HVS consists of a multitude of somatic symptoms (dizziness, discomfort, difficulty breathing, tingling, stiffness of the tongue and mouth, impaired vision, loss of consciousness or presyncope, tremors, palpitations, bloating of the stomach, hand cramps) induced by hyperventilation (of which the patient is not generally aware) and reproducible at least partially by voluntary hyperventilation.
It is a common syndrome, often associated with a mood disorder (anxiety). The HVS is frequent in general medicine, neurology, pneumology and cardiology.
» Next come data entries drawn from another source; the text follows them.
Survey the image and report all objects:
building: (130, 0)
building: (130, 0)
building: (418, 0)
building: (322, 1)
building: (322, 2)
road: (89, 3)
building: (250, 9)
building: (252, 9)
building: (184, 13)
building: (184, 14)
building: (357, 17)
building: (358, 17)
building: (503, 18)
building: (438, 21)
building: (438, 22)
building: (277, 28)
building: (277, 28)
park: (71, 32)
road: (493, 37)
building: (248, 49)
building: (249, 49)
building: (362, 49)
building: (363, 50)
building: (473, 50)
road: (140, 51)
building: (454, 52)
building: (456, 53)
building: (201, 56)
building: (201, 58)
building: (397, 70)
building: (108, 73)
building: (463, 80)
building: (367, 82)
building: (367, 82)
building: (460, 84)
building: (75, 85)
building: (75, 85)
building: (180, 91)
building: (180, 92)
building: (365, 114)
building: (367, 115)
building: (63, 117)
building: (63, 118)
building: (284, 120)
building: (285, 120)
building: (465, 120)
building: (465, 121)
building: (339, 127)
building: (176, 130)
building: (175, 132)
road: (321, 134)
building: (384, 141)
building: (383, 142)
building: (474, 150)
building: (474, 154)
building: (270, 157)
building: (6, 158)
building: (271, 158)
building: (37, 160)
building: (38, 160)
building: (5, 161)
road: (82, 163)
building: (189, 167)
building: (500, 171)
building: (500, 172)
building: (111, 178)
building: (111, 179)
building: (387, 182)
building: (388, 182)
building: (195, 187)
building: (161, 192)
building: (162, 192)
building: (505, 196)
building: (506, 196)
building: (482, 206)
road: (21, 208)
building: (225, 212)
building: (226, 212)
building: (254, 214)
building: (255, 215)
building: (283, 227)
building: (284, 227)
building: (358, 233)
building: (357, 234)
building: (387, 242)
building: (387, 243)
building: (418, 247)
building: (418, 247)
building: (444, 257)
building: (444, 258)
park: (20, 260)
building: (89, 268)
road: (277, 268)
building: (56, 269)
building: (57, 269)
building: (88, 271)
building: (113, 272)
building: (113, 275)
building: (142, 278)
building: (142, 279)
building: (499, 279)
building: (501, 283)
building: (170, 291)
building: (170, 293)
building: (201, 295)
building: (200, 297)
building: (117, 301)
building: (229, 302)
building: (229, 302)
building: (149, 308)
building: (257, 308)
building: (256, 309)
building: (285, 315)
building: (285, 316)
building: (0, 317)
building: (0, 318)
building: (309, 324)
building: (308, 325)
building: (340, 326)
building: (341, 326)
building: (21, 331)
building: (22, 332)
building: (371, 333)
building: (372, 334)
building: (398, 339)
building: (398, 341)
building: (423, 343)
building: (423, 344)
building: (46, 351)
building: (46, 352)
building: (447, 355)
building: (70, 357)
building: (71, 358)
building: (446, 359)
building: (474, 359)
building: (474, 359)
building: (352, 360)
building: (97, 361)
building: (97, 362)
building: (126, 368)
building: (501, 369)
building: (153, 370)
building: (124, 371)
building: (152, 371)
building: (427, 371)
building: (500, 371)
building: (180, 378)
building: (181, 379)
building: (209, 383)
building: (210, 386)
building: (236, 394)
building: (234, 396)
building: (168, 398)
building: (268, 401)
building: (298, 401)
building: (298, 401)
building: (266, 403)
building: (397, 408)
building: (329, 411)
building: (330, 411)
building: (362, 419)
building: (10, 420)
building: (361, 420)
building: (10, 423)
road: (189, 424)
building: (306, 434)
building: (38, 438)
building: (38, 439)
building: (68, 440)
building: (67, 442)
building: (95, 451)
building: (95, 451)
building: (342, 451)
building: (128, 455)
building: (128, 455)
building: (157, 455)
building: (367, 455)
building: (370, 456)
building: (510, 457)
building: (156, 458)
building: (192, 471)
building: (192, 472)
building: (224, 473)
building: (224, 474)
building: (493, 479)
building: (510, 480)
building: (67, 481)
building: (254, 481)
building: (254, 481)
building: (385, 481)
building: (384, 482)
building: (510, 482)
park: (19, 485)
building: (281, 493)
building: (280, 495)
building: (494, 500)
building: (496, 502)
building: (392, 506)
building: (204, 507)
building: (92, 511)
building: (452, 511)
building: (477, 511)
Often patients with HVS consult the neurologist with the fear of a brain disease such as multiple sclerosis (after searching on the internet a cause for their symptoms)
The diagnosis is clinical using specific questionnaires (Nijmegen) and the hyperventilation test, as well as a detailed somatic and psychic history. Neurological examination is normal.
Benzodiazepines and SSRI drugs can be effective, but temporarily, and there are not the final solution. Breathing in a plastic bag is no more recommended.
The education of the patient who should learn exactly what she/he has and the mechanisms involved is fundamental and probably the most effective therapeutic act. Learning breathing techniques without or with feedback (reducing the respiratory rate and promoting relaxation) is important and it is the most appropriate therapeutic approach together with psychotherapy. Any other (non-pharmacological) approach to controlling anxiety and promoting relaxation should be encouraged (yoga, acupuncture, manual medicine, meditation, mindfulness).